Write out only the lines from the one containing "phylum: Tracheophyta" up to and including the one containing "scientific name: Habenaria longicorniculata", renaming "scientific name" to "binomial name" and leaving everything else unchanged.

>> Begin Entries

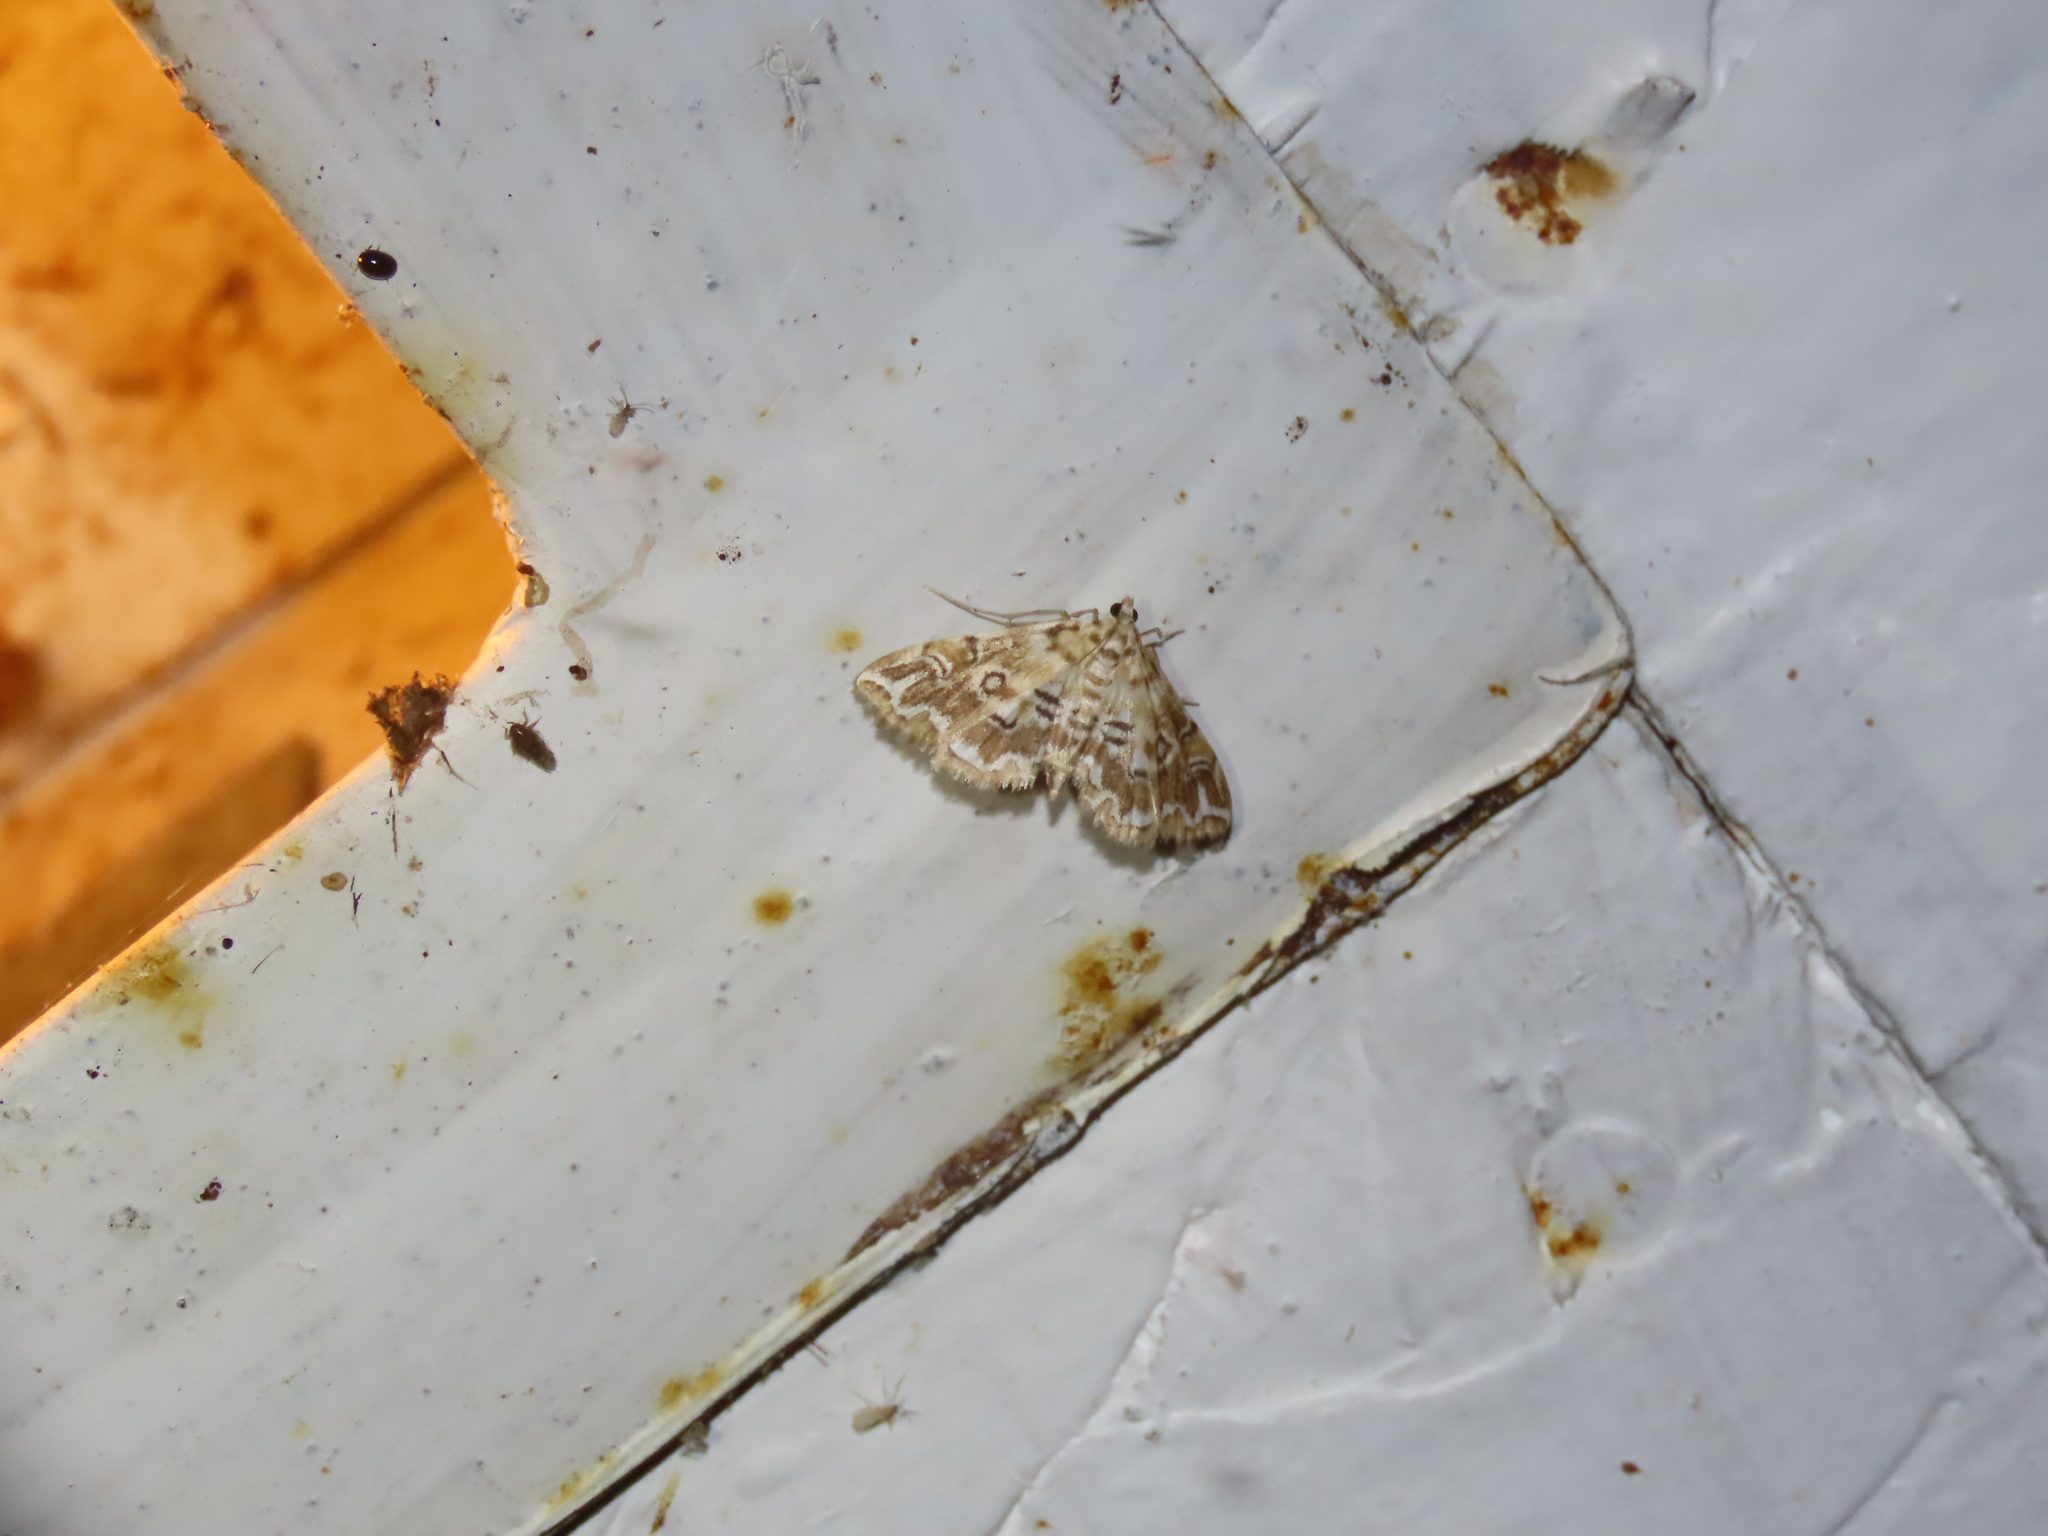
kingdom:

>> End Entries
>> Begin Entries

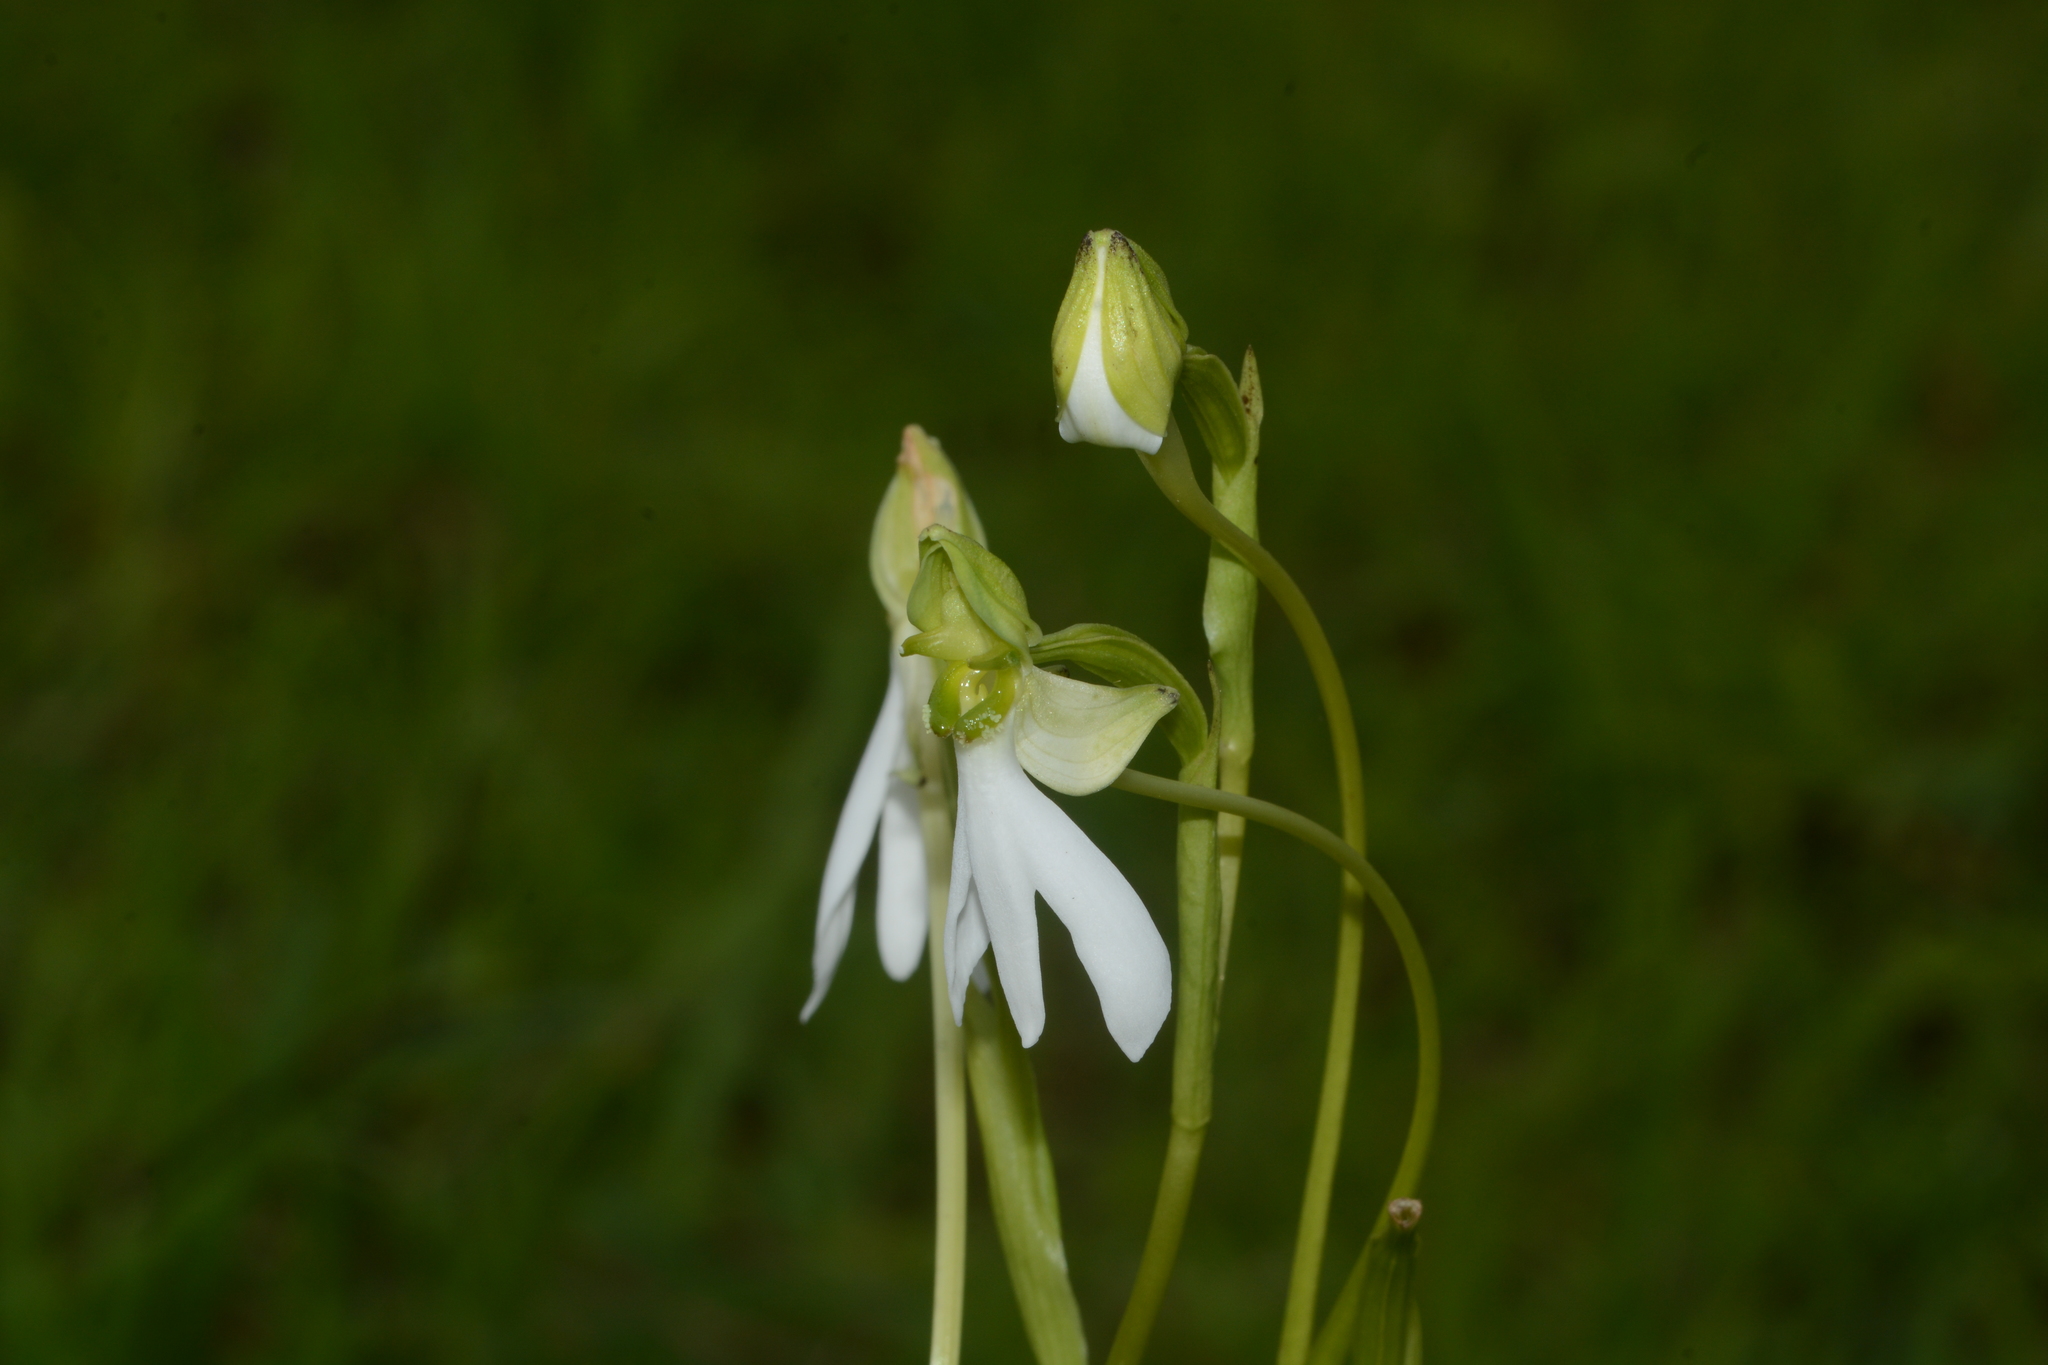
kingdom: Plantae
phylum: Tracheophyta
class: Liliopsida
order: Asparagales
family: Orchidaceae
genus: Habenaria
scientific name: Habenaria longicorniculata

>> End Entries

▶ [Answer]:
phylum: Tracheophyta
class: Liliopsida
order: Asparagales
family: Orchidaceae
genus: Habenaria
binomial name: Habenaria longicorniculata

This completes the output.